Leave out the pictures, then return the records word for word.

§ RECORDS FOR THIS TASK:
───

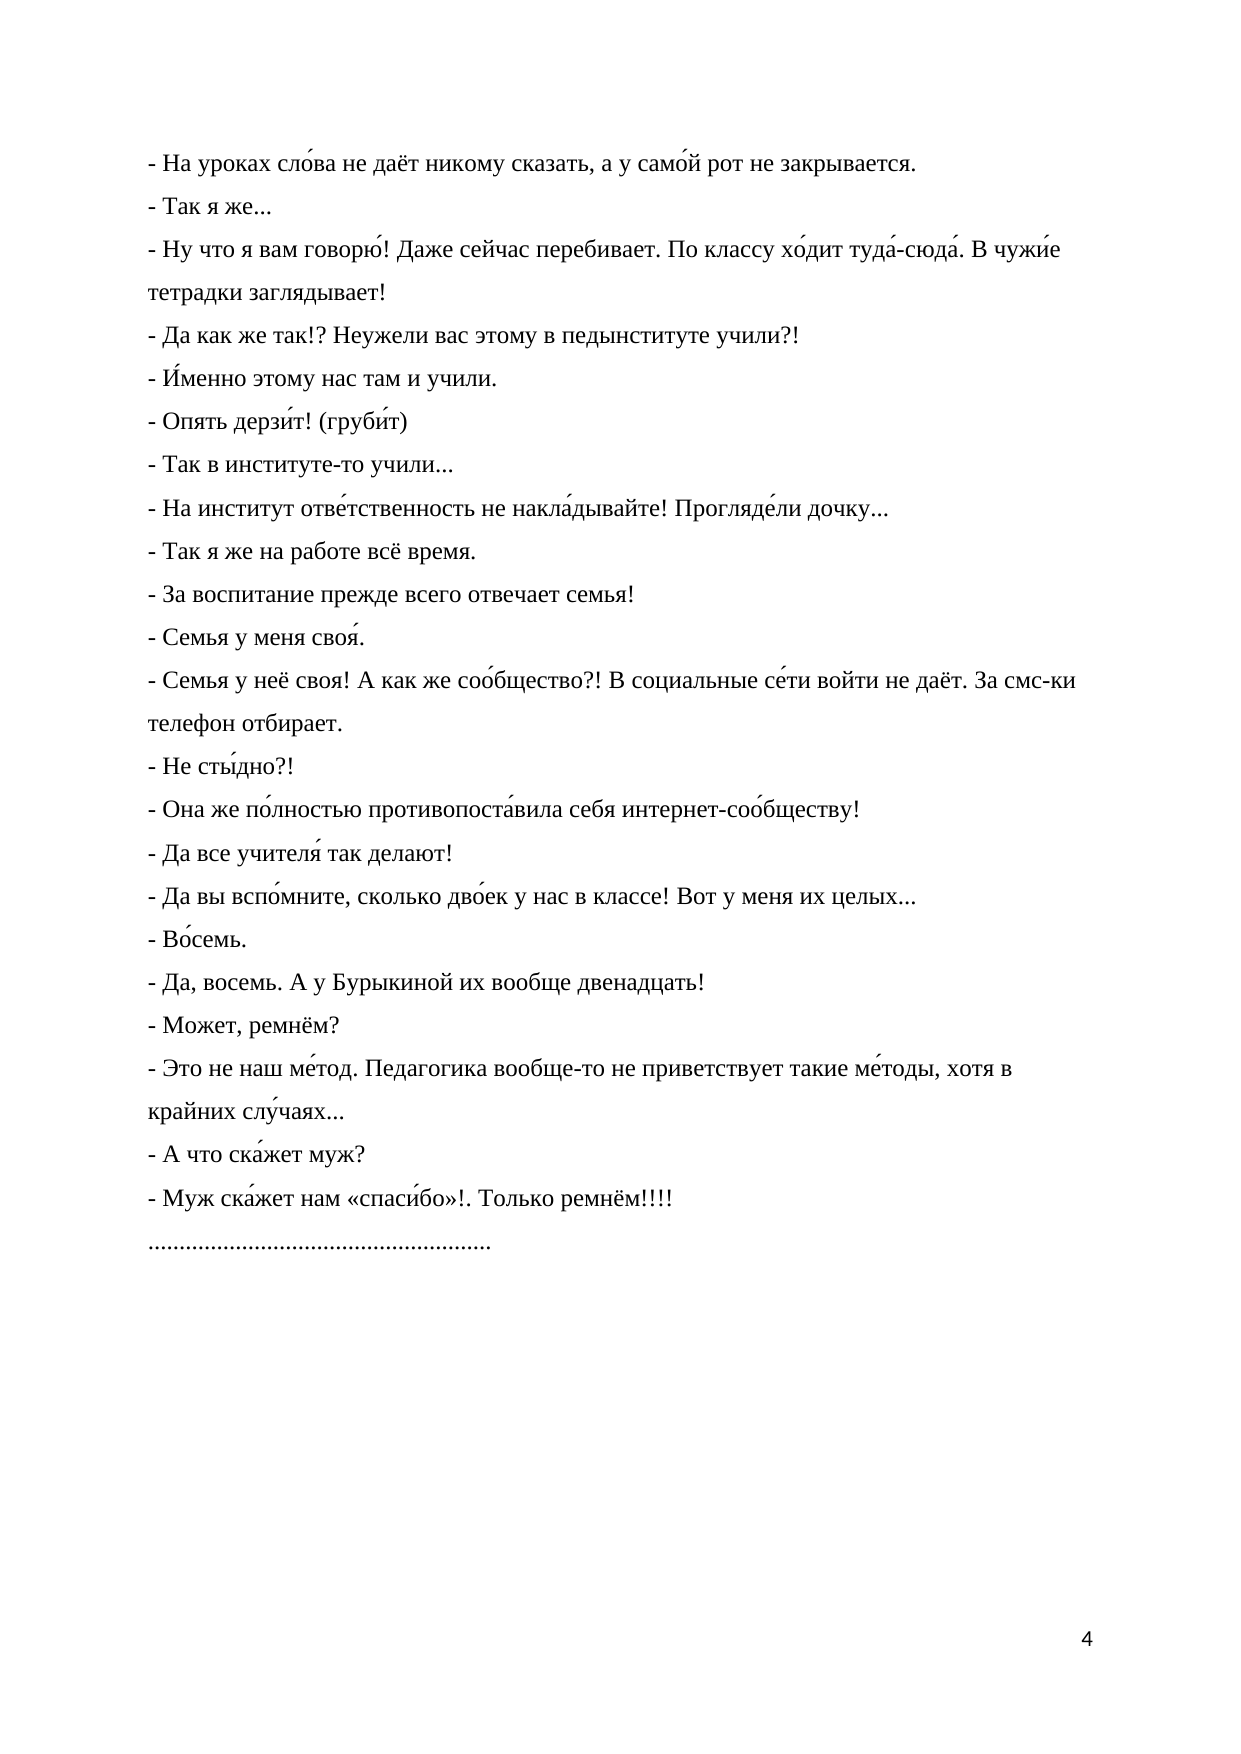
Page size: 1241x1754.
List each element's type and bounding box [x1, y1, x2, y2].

text [148, 148, 1093, 1339]
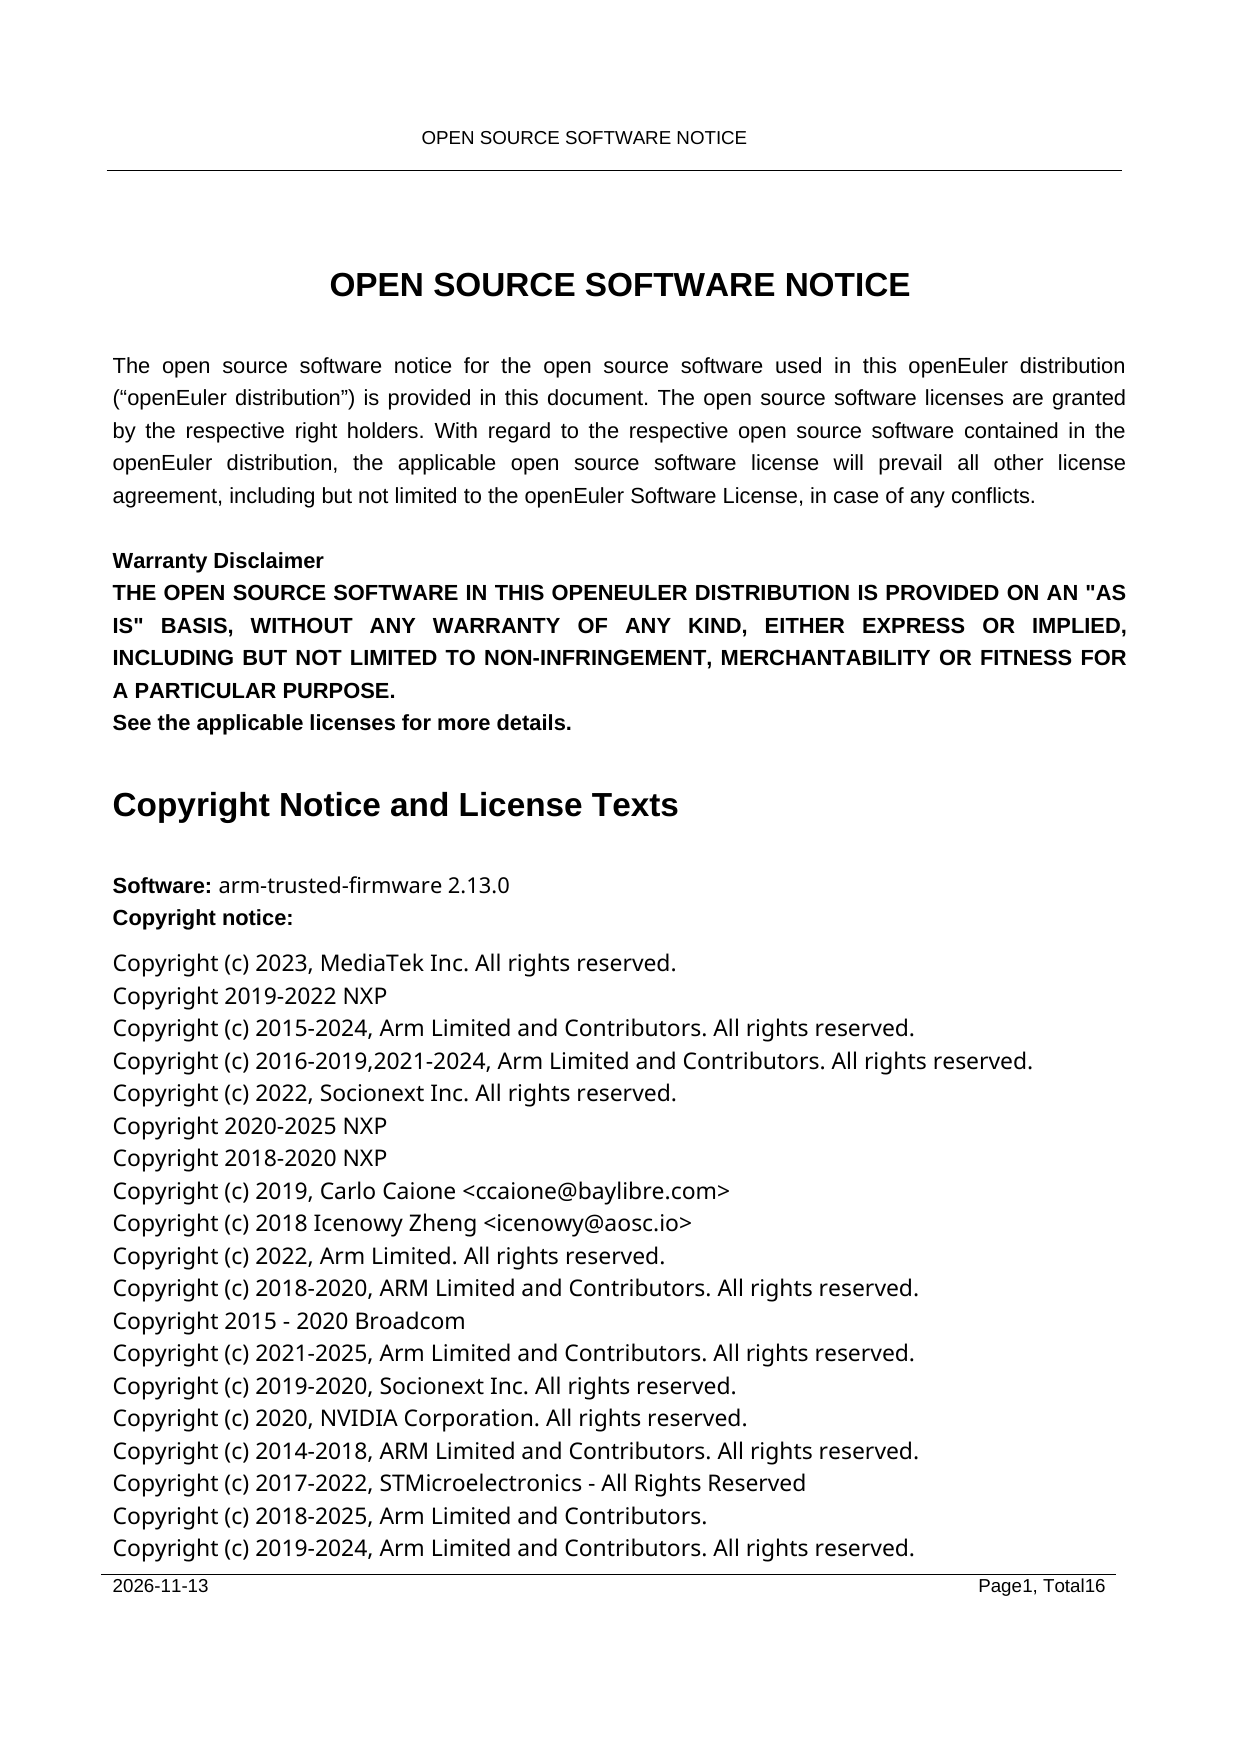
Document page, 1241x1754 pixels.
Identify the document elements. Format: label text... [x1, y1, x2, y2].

text Copyright Notice and License Texts [112, 771, 1128, 836]
text THE OPEN SOURCE SOFTWARE IN THIS OPENEULER DISTRIBUTION IS PROVIDED ON AN "AS IS" BASIS, WITHOUT ANY WARRANTY OF ANY KIND, EITHER EXPRESS OR IMPLIED, INCLUDING BUT NOT LIMITED TO NON-INFRINGEMENT, MERCHANTABILITY OR FITNESS FOR A PARTICULAR PURPOSE. See the applicable licenses for more details. [112, 576, 1128, 739]
text OPEN SOURCE SOFTWARE NOTICE [112, 251, 1128, 316]
text Warranty Disclaimer [112, 544, 1128, 576]
title Software: arm-trusted-firmware 2.13.0 [112, 869, 1128, 901]
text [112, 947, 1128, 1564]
text Copyright notice: [112, 901, 1128, 934]
text The open source software notice for the open source software used in this openEuler distribution (“openEuler distribution”) is provided in this document. The open source software licenses are granted by the respective right holders. With regard to the respective open source software contained in the openEuler distribution, the applicable open source software license will prevail all other license agreement, including but not limited to the openEuler Software License, in case of any conflicts. [112, 349, 1128, 511]
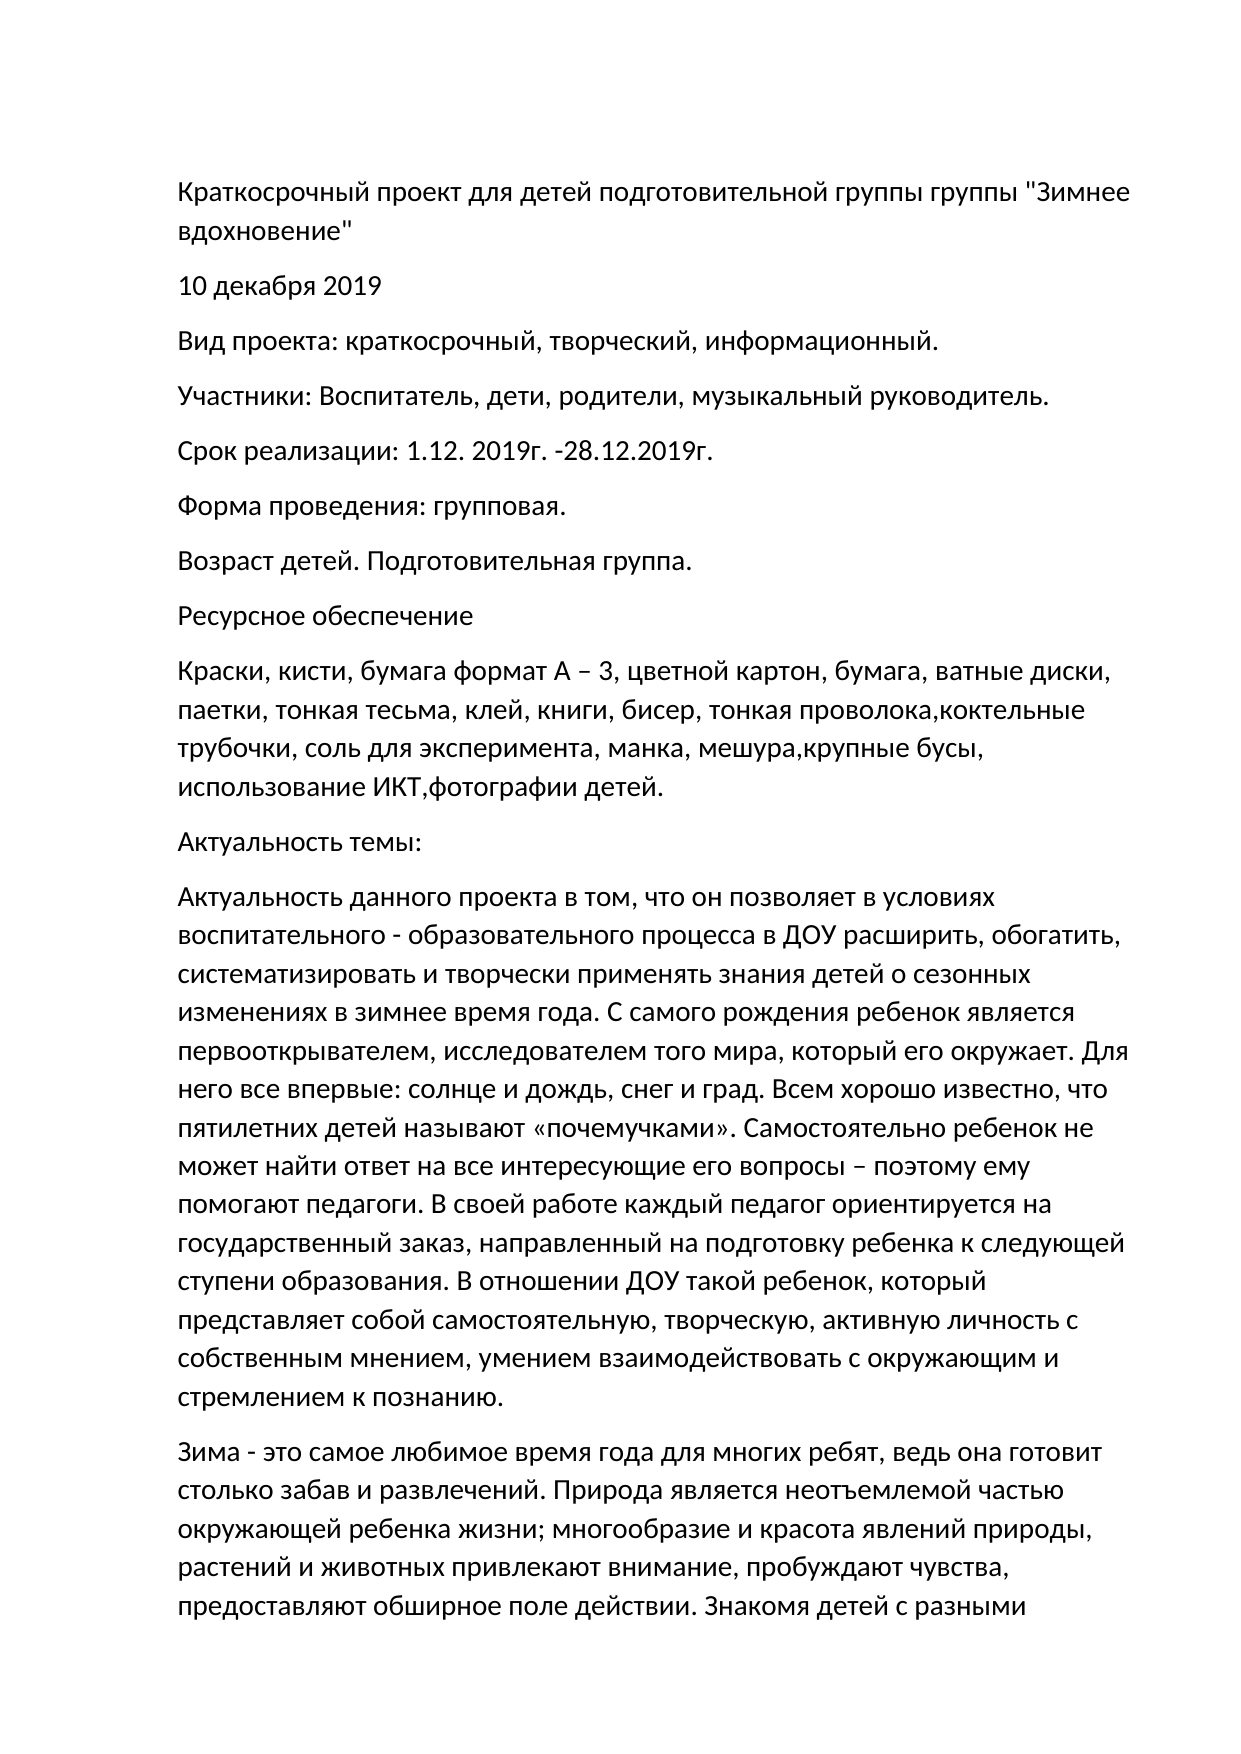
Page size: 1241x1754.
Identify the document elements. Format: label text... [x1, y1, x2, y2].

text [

───

§ RESULT FOR THIS EXERCISE:
Page size: 1241x1754.
List each element's type and bounding box [x1, y1, x2, y2].

text [148, 148, 1093, 1339]
Document page, 1241x1754 pixels.
Identify the document elements. Format: label text... [x1, y1, x2, y2].

text Copyright Notice and License Texts [112, 771, 1128, 836]
text THE OPEN SOURCE SOFTWARE IN THIS OPENEULER DISTRIBUTION IS PROVIDED ON AN "AS IS" BASIS, WITHOUT ANY WARRANTY OF ANY KIND, EITHER EXPRESS OR IMPLIED, INCLUDING BUT NOT LIMITED TO NON-INFRINGEMENT, MERCHANTABILITY OR FITNESS FOR A PARTICULAR PURPOSE. See the applicable licenses for more details. [112, 576, 1128, 739]
text OPEN SOURCE SOFTWARE NOTICE [112, 251, 1128, 316]
text Warranty Disclaimer [112, 544, 1128, 576]
title Software: arm-trusted-firmware 2.13.0 [112, 869, 1128, 901]
text [112, 947, 1128, 1564]
text Copyright notice: [112, 901, 1128, 934]
text The open source software notice for the open source software used in this openEuler distribution (“openEuler distribution”) is provided in this document. The open source software licenses are granted by the respective right holders. With regard to the respective open source software contained in the openEuler distribution, the applicable open source software license will prevail all other license agreement, including but not limited to the openEuler Software License, in case of any conflicts. [112, 349, 1128, 511]
Page size: 1241x1754.
Identify the document elements. Format: label text... [x1, y1, x2, y2].

text [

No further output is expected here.